[SELECTED EXCERPT]

Merge branch 'bugfix/taskwdt' into 'master'

taskwdt fixes: better handling of empty/emptying wdt task list, lock task struct while feeding

As in description.

See merge request !212

.gitignore

@@ -19,3 +19,8 @@ GPATH
 examples/*/sdkconfig
 examples/*/sdkconfig.old
 examples/*/build
+
+#Doc build artifacts
+docs/_build/
+docs/doxygen-warning-log.txt
+docs/xml/

components/esp32/include/esp_attr.h

@@ -26,6 +26,10 @@
 // Forces data into DRAM instead of flash
 #define DRAM_ATTR __attribute__((section(".dram1")))
 
+// Forces a string into DRAM instrad of flash
+// Use as ets_printf(DRAM_STR("Hello world!\n"));
+#define DRAM_STR(str) (__extension__({static const DRAM_ATTR char __c[] = (str); (const char *)&__c;}))

[/SELECTED EXCERPT]
[STUDY MATERIAL]

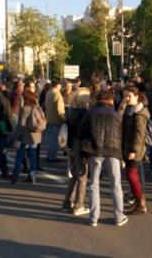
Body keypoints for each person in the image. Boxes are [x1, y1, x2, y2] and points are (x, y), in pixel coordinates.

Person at [80, 90, 128, 227]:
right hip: (113, 152)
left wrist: (84, 154)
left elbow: (83, 133)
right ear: (111, 100)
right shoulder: (116, 115)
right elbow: (121, 136)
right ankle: (119, 216)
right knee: (116, 185)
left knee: (94, 185)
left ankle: (93, 218)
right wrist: (122, 156)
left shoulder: (90, 113)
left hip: (95, 151)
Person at [61, 87, 91, 215]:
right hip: (80, 147)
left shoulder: (70, 112)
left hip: (71, 146)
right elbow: (84, 133)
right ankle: (78, 205)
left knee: (73, 176)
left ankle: (67, 202)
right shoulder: (85, 114)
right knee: (82, 177)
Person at [122, 86, 149, 214]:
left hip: (134, 150)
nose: (126, 98)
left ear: (137, 97)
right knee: (131, 174)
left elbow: (139, 135)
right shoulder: (130, 110)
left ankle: (141, 203)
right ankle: (139, 202)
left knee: (131, 174)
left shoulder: (139, 114)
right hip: (128, 147)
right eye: (125, 96)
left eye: (129, 96)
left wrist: (133, 151)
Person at [11, 90, 43, 184]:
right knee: (33, 156)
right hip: (36, 135)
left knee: (19, 156)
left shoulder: (25, 109)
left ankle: (15, 176)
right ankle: (32, 176)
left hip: (25, 136)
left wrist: (16, 137)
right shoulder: (38, 108)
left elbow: (21, 124)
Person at [44, 79, 66, 161]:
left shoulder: (48, 93)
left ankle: (49, 155)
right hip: (56, 120)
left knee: (51, 139)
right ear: (58, 85)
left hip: (49, 118)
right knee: (55, 140)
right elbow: (59, 109)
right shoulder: (57, 94)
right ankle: (52, 156)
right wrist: (64, 119)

[/STUDY MATERIAL]

WHAT IS REQUIRED
Copy the merge commit text starting with "Merge branch 'bugfix/taskwdt'" and going on through "As in description.", renaming "master" to "main" everywhere it occurs.

ANSWER BELOW
Merge branch 'bugfix/taskwdt' into 'main'

taskwdt fixes: better handling of empty/emptying wdt task list, lock task struct while feeding

As in description.